WORK TO BE COMPLETED | The copy you give must match the listing below exactly and contain no pictures.

DATA EXTRACT |
====
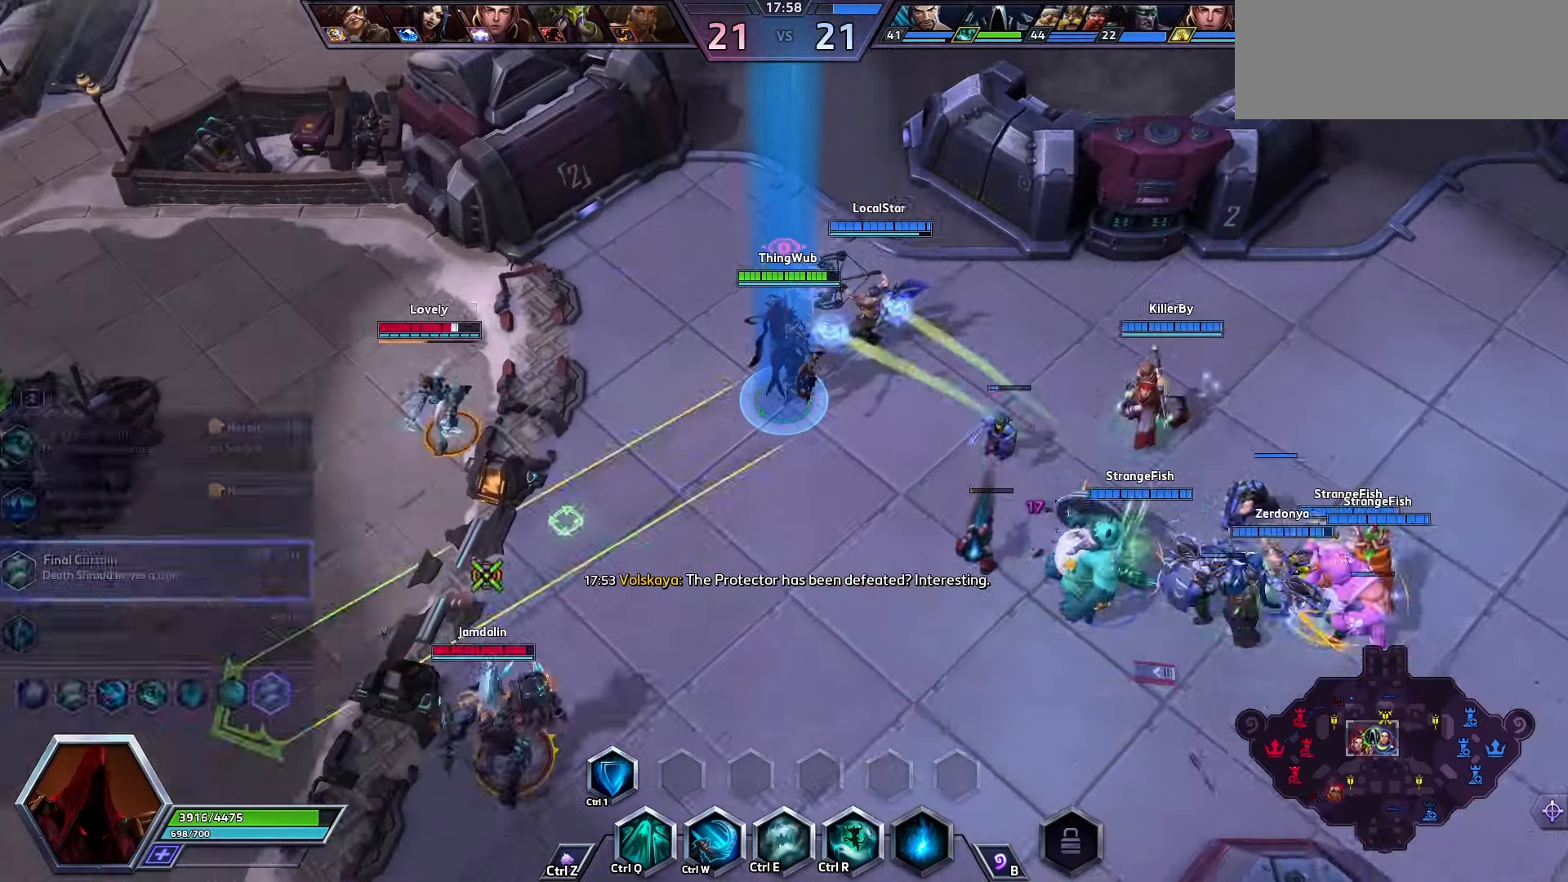
{"keys": [], "events": [[233, "e", "down"], [300, "space", "up"], [333, "e", "up"]]}
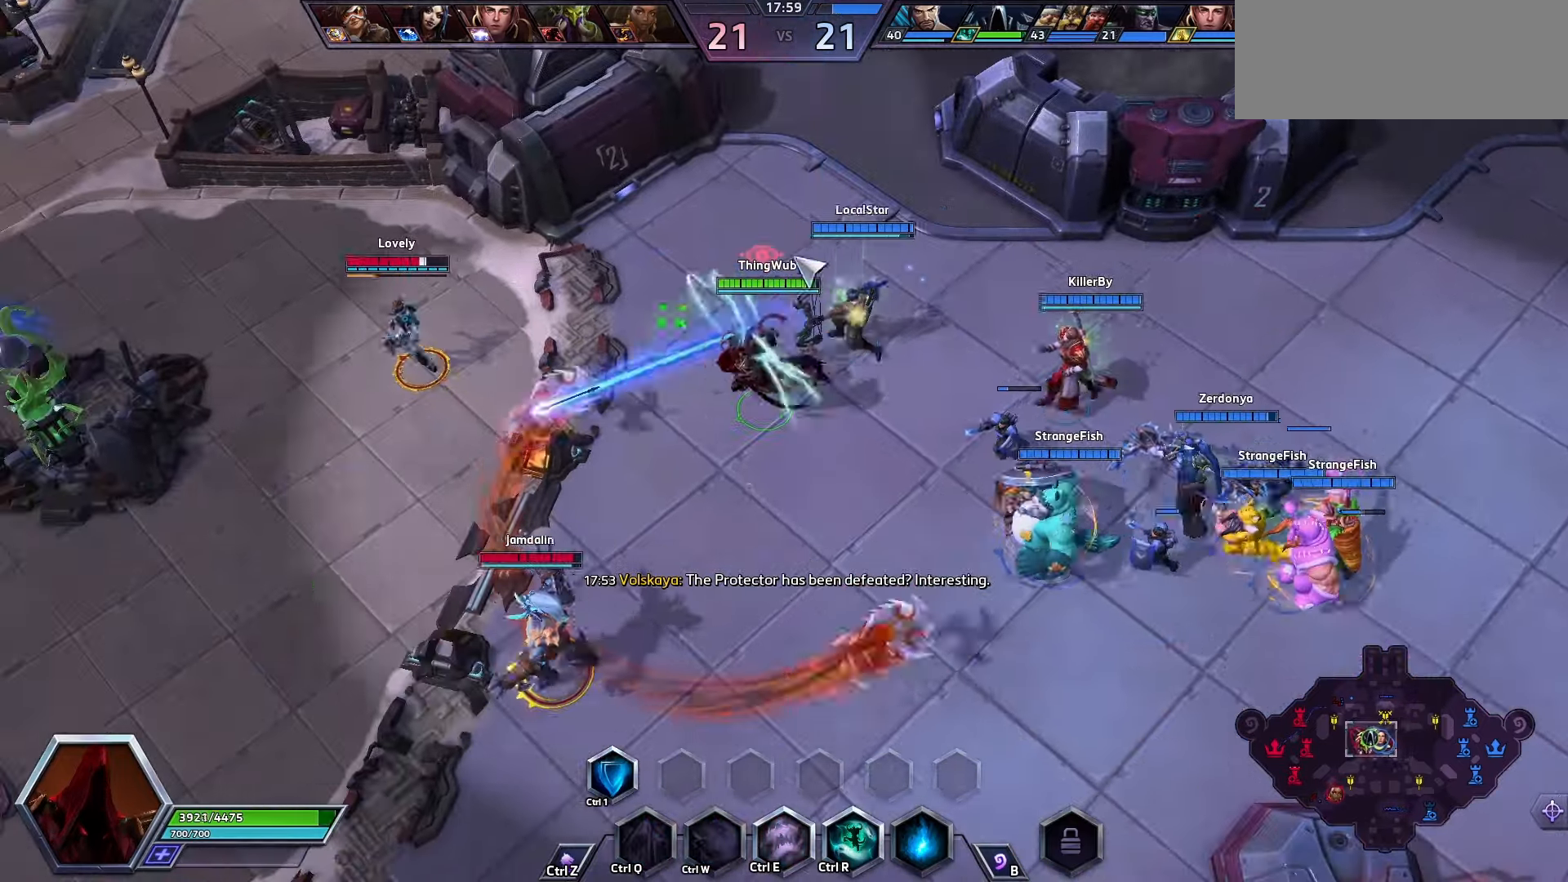
{"keys": [], "events": []}
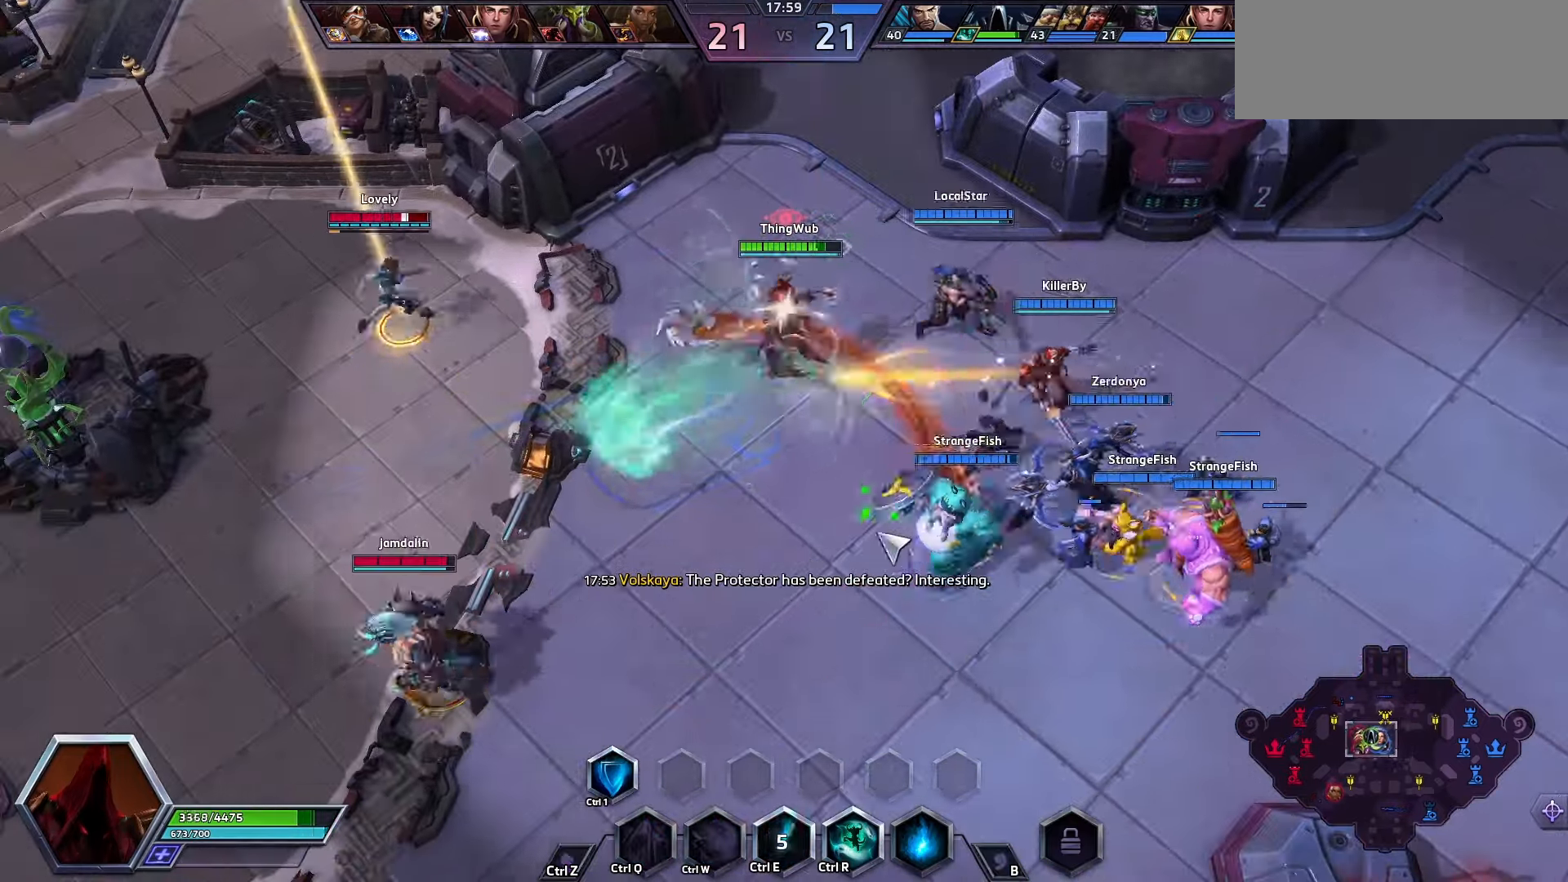
{"keys": [], "events": []}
====
WORKED SOLUTION |
{"keys": [], "events": [[233, "e", "down"], [300, "space", "up"], [333, "e", "up"]]}
{"keys": [], "events": []}
{"keys": [], "events": []}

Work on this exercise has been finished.